Папа, судя по рассказам Сергеева и моему письму к нему от 3.VII, так меня описывает издалека: «Когда перечитывалось твое письмо от 3.VII, строки которого вылились с какою-то особой духовной искренностью, я увидел тебя пред собою здоровым, но поседевшим, спокойным, но утомленным, с грустной ноткой в голосе. Ты мало говорил, но в чертах лица я читал тяжелое переживание разрухи, страдание как за судьбу родины, так и за опозоренное офицерство с его непосильной задачей справиться с одурманенным землей и волей солдатом…» Папа также гадает, но в другом роде, стараясь представить мой духовно-физический облик.

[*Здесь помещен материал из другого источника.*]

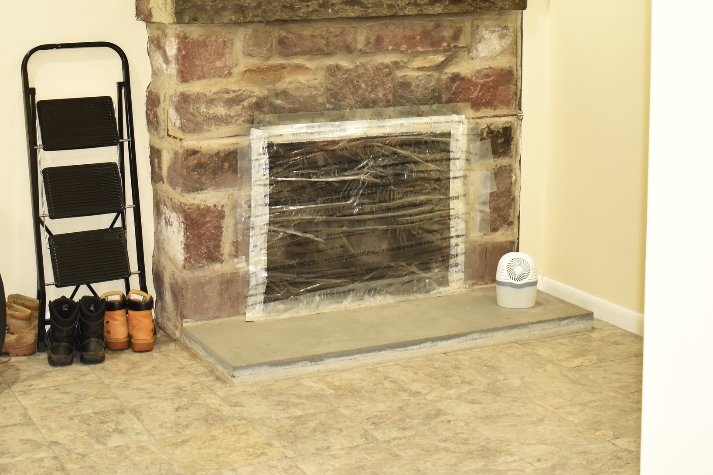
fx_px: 1228
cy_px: 85
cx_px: 315
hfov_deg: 32.3
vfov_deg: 21.6
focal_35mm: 62
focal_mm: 22
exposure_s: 1/60
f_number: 4.5
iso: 800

Здесь в деревне помещается до 200 китайцев (очевидно, вершителям при решении партийных и других тем не до такой роковой «мелочи», как желтый труд), которыми я думаю при возможности заняться; один из них так характеризовал Игнату нашего православного: «Русский солдат – говно… бегает». Это желтое клеймо на благородном раньше челе нашего солдата – тягчайший приговор из всех, какие мне доводилось слышать; его не смоют ни комитеты, ни революционное настроение, ни митинги. Если уж китаец успел определенным образом расценить «товарища» в солдатской шинели, то от Европы и мира секрета этого не упрячешь, а он даст всей стране определенную расценку; раньше мы были глупы, темны, отсталы плюс масса всяких слабых качеств, но были храбры и сильны, а этого было достаточно, чтобы нас бояться, уважать и с нами считаться, а теперь мы и свободны, и «передовее» Европы, и еще что-то, но мы малодушны, трусливы и слабы, и Европа только по политической осмотрительности не повторяет за китайцем тяжкое слово, состоящее из пяти букв.